1. Introduction

To achieve a goal, an AI agent must observe the state of the world and choose an action to execute based on that observation.

After executing the chosen action, the agent observes the new state of the world and decides whether or not it has achieved its goal. This is the problem setting for reinforcement learning.

How do agents figure out which action to choose? One way is to assign values to states and the actions taken in those states. Two algorithms we can use for that are value iteration and Q-learning.

In this tutorial, we highlight the differences between those algorithms.

2. The Problem Domain

Let’s start with a world model. We focus on the concept of a Markov Decision Process (MDP). In an MDP, the world is a set of states (S), actions (A), transition probabilities between states (S\times A\times S), and rewards (R(\cdot)) for reaching each state.

Usually, we also include the discount factor \gamma in this definition. It specifies the relative weight of future rewards against immediate ones.
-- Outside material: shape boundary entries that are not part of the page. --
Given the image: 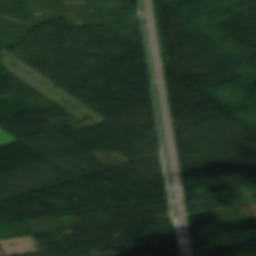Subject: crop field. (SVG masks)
Wrapping results in <instances>:
<instances>
[{
    "instance_id": "8a807250",
    "label": "crop field",
    "mask_w": 256,
    "mask_h": 256,
    "mask_svg": "<svg viewBox=\"0 0 256 256\" xmlns=\"http://www.w3.org/2000/svg\"><path fill=\"white\" fill-rule=\"evenodd\" d=\"M13 141H17L14 137L0 128V145L7 144Z\"/></svg>"
}]
</instances>
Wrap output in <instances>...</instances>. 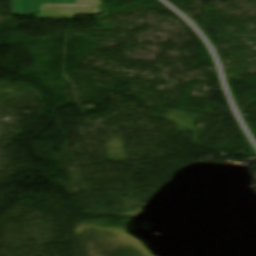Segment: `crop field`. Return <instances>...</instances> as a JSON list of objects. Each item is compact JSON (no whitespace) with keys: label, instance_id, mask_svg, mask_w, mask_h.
<instances>
[{"label":"crop field","instance_id":"34b2d1b8","mask_svg":"<svg viewBox=\"0 0 256 256\" xmlns=\"http://www.w3.org/2000/svg\"><path fill=\"white\" fill-rule=\"evenodd\" d=\"M41 3H74V0H40Z\"/></svg>","mask_w":256,"mask_h":256},{"label":"crop field","instance_id":"ac0d7876","mask_svg":"<svg viewBox=\"0 0 256 256\" xmlns=\"http://www.w3.org/2000/svg\"><path fill=\"white\" fill-rule=\"evenodd\" d=\"M12 11L14 15H31L37 12V0H12Z\"/></svg>","mask_w":256,"mask_h":256},{"label":"crop field","instance_id":"8a807250","mask_svg":"<svg viewBox=\"0 0 256 256\" xmlns=\"http://www.w3.org/2000/svg\"><path fill=\"white\" fill-rule=\"evenodd\" d=\"M101 0H76V4H40L35 18H71L75 14L100 13Z\"/></svg>","mask_w":256,"mask_h":256}]
</instances>
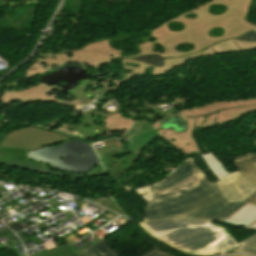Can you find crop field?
<instances>
[{
	"label": "crop field",
	"mask_w": 256,
	"mask_h": 256,
	"mask_svg": "<svg viewBox=\"0 0 256 256\" xmlns=\"http://www.w3.org/2000/svg\"><path fill=\"white\" fill-rule=\"evenodd\" d=\"M240 247L234 249L235 252H244L256 256V235L240 243Z\"/></svg>",
	"instance_id": "d1516ede"
},
{
	"label": "crop field",
	"mask_w": 256,
	"mask_h": 256,
	"mask_svg": "<svg viewBox=\"0 0 256 256\" xmlns=\"http://www.w3.org/2000/svg\"><path fill=\"white\" fill-rule=\"evenodd\" d=\"M39 256H73L71 253L69 247L66 243L61 244L59 246H56L54 248H51L49 250L43 251L40 253ZM77 256H87L86 253L83 251Z\"/></svg>",
	"instance_id": "28ad6ade"
},
{
	"label": "crop field",
	"mask_w": 256,
	"mask_h": 256,
	"mask_svg": "<svg viewBox=\"0 0 256 256\" xmlns=\"http://www.w3.org/2000/svg\"><path fill=\"white\" fill-rule=\"evenodd\" d=\"M146 202L144 219L191 218L224 221L246 201L228 204L215 183L209 184L191 160L162 183L137 190Z\"/></svg>",
	"instance_id": "ac0d7876"
},
{
	"label": "crop field",
	"mask_w": 256,
	"mask_h": 256,
	"mask_svg": "<svg viewBox=\"0 0 256 256\" xmlns=\"http://www.w3.org/2000/svg\"><path fill=\"white\" fill-rule=\"evenodd\" d=\"M25 256V255H24Z\"/></svg>",
	"instance_id": "d9b57169"
},
{
	"label": "crop field",
	"mask_w": 256,
	"mask_h": 256,
	"mask_svg": "<svg viewBox=\"0 0 256 256\" xmlns=\"http://www.w3.org/2000/svg\"><path fill=\"white\" fill-rule=\"evenodd\" d=\"M224 222L247 228L256 222V206L247 202Z\"/></svg>",
	"instance_id": "d8731c3e"
},
{
	"label": "crop field",
	"mask_w": 256,
	"mask_h": 256,
	"mask_svg": "<svg viewBox=\"0 0 256 256\" xmlns=\"http://www.w3.org/2000/svg\"><path fill=\"white\" fill-rule=\"evenodd\" d=\"M69 139L72 138L35 127L11 132L0 145V164L12 168L37 171L56 176L93 177L103 175L100 166L82 175L66 174L57 172L27 157V152L30 150Z\"/></svg>",
	"instance_id": "412701ff"
},
{
	"label": "crop field",
	"mask_w": 256,
	"mask_h": 256,
	"mask_svg": "<svg viewBox=\"0 0 256 256\" xmlns=\"http://www.w3.org/2000/svg\"><path fill=\"white\" fill-rule=\"evenodd\" d=\"M151 236L191 256L216 254L238 244L228 231L210 220H154L139 223Z\"/></svg>",
	"instance_id": "34b2d1b8"
},
{
	"label": "crop field",
	"mask_w": 256,
	"mask_h": 256,
	"mask_svg": "<svg viewBox=\"0 0 256 256\" xmlns=\"http://www.w3.org/2000/svg\"><path fill=\"white\" fill-rule=\"evenodd\" d=\"M161 256H171L170 254H168V253H164L163 255H161Z\"/></svg>",
	"instance_id": "cbeb9de0"
},
{
	"label": "crop field",
	"mask_w": 256,
	"mask_h": 256,
	"mask_svg": "<svg viewBox=\"0 0 256 256\" xmlns=\"http://www.w3.org/2000/svg\"><path fill=\"white\" fill-rule=\"evenodd\" d=\"M233 165L236 170L256 187V156L234 160ZM246 200L256 205V191Z\"/></svg>",
	"instance_id": "e52e79f7"
},
{
	"label": "crop field",
	"mask_w": 256,
	"mask_h": 256,
	"mask_svg": "<svg viewBox=\"0 0 256 256\" xmlns=\"http://www.w3.org/2000/svg\"><path fill=\"white\" fill-rule=\"evenodd\" d=\"M229 256H243V255H229Z\"/></svg>",
	"instance_id": "5142ce71"
},
{
	"label": "crop field",
	"mask_w": 256,
	"mask_h": 256,
	"mask_svg": "<svg viewBox=\"0 0 256 256\" xmlns=\"http://www.w3.org/2000/svg\"><path fill=\"white\" fill-rule=\"evenodd\" d=\"M157 250L155 247L139 256H147ZM84 251L88 256H120L104 239Z\"/></svg>",
	"instance_id": "5a996713"
},
{
	"label": "crop field",
	"mask_w": 256,
	"mask_h": 256,
	"mask_svg": "<svg viewBox=\"0 0 256 256\" xmlns=\"http://www.w3.org/2000/svg\"><path fill=\"white\" fill-rule=\"evenodd\" d=\"M249 228H251V229H255V230H256V223H255V224H253L252 226H250Z\"/></svg>",
	"instance_id": "22f410ed"
},
{
	"label": "crop field",
	"mask_w": 256,
	"mask_h": 256,
	"mask_svg": "<svg viewBox=\"0 0 256 256\" xmlns=\"http://www.w3.org/2000/svg\"><path fill=\"white\" fill-rule=\"evenodd\" d=\"M216 185L221 190L228 203L245 200L256 190V188L238 171L216 182Z\"/></svg>",
	"instance_id": "dd49c442"
},
{
	"label": "crop field",
	"mask_w": 256,
	"mask_h": 256,
	"mask_svg": "<svg viewBox=\"0 0 256 256\" xmlns=\"http://www.w3.org/2000/svg\"><path fill=\"white\" fill-rule=\"evenodd\" d=\"M212 4L227 6L220 16L209 14ZM251 0H212L152 30L156 41L139 45L140 53L120 57L122 51L112 49V58H133L158 54L163 58L186 56L214 44L236 38L256 26L244 20Z\"/></svg>",
	"instance_id": "8a807250"
},
{
	"label": "crop field",
	"mask_w": 256,
	"mask_h": 256,
	"mask_svg": "<svg viewBox=\"0 0 256 256\" xmlns=\"http://www.w3.org/2000/svg\"><path fill=\"white\" fill-rule=\"evenodd\" d=\"M201 157L213 175L217 178V180H220L229 174L226 168L212 154L204 155Z\"/></svg>",
	"instance_id": "3316defc"
},
{
	"label": "crop field",
	"mask_w": 256,
	"mask_h": 256,
	"mask_svg": "<svg viewBox=\"0 0 256 256\" xmlns=\"http://www.w3.org/2000/svg\"><path fill=\"white\" fill-rule=\"evenodd\" d=\"M256 49V42H244L239 40H227L224 42H219L214 46L206 49L203 52L187 56L185 58L179 59H166L167 65L165 67H153L144 62H135L133 60H124L123 71L125 73L126 69L133 70L131 74H129L125 79H129L134 75H164L170 72L177 70L183 64H185L189 59L197 58L201 56L214 55V54H222L229 52H237V51H246Z\"/></svg>",
	"instance_id": "f4fd0767"
}]
</instances>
Given a Markov Decision Process, the problem becomes figuring out how to act optimally in this world.

The extent of our knowledge of the MDP influences our choice of algorithm: Q-learning or value-iteration.

2.1. Value Iteration

The value iteration algorithm iterates over states, performing a Bellman backup of the value for a state over all possible actions:

The Value-Iteration algorithm

The algorithm terminates when the value update is below a preset threshold.

2.2. Q-Learning

The Q-learning algorithm differs from the value iteration algorithm in that it doesn’t iterate through states. Here, we don’t know the set of states and their transitions. So, the q-learning algorithm forces us to act in the environment instead:

The Q-Learning Algorithm

In the Q-learning algorithm, we perform multiple complete runs through our environment, choosing actions at each step until termination. We then update the Q-function using the Bellman equation. This operation learns the Q-value, also known as the action-value, which is a function for each state and action combination.

Now, let’s check the differences between Q-learning and value iteration.

3. Model-Free vs. Model-Based

The key difference between value iteration and Q-learning lies in what we know about the Markov Decision Process.

Do we know the transition function? If we do, we know how to go from one state to another and how our actions change the states. We can use this knowledge at every state to decide how to weigh future rewards. If we don’t, we need another approach.

Another word for methods that use a known version of the transition function is model-based methods, with the opposite being called model-free.

3.1. Value Iteration Is Model-Based

So, value iteration is a model-based method, as we know the transition function, which tells us how we move from one state to another.

Consequently, we can iterate through each state-to-state transition to compute a value for each state.

3.2. Q-Learning Is Model-Free

In Q-learning, we don’t know how likely an action is to lead from one state to another.

As we don’t know the state transitions when using Q-learning, we must actively engage with the environment. Our agent sees a state, takes action, and transitions to a new state.

This environment interaction separates Q-learning from value iteration. It makes Q-learning expensive and often requires a simulation environment to make the process feasible, as physical setup can be costly and slow.

4. Dynamic Programming vs. Reinforcement Learning

The value iteration algorithm is a dynamic-programming method. Given the full MDP, we compute the value function by solving a system of linear equations with |S| variables and |S| unknowns.

Instead of iterating over states in Q-learning, we actively interact with the world through a series of episodes. Through exploratory actions, we eventually visit all states and learn the correct action value for each state. This exploration process and the inability to iterate over states without engaging with the environment make Q-learning a reinforcement-learning method.

5. Value and Action-Value

Knowing the transition probabilities and the reward function, we can efficiently compute the value of each action. Without this information, we need to learn the value of each action to act optimally.

If we don’t know the transition probabilities, we can’t directly compute which action leads to the next best state. We have to learn them.

6. Utility

Value iteration is often less useful in practice as problems where we know the full state-transition function are less common.

We often end up utilizing Q-learning instead. Both methods are similar and highly related, and the key difference between their constructions is what is known before solving the problem.

7. Summary

The key differences, highlighted in the table, center around the type of problem being solved:

Value Iteration

Q-Learning

World Knowledge

Complete

Incomplete

Method

Dynamic Programming

Reinforcement Learning

Solves For

Value Function

Action-Value Function

The choice between these two methods depends on whether we have full knowledge of the transition function and whether we can iterate over states or have to act within the environment to sample states and state transitions.

This leads to the main difference. As we know the state-transition function in value iteration, we don’t need to learn which action is best as it can be computed when required. In this case, we can calculate the value of the state. This differs from q-learning, where we don’t know this transition and so must estimate not only the value of the state but also the value of taking an action in that state, the action-value function.

8. Conclusion

In this article, we discussed the differences between value iteration and Q-learning.

In value iteration, we assume perfect knowledge of the world model, the MDP, so we compute the optimal policy or value function iteratively. In contrast, we use Q-learning when we don’t have the perfect knowledge of the world.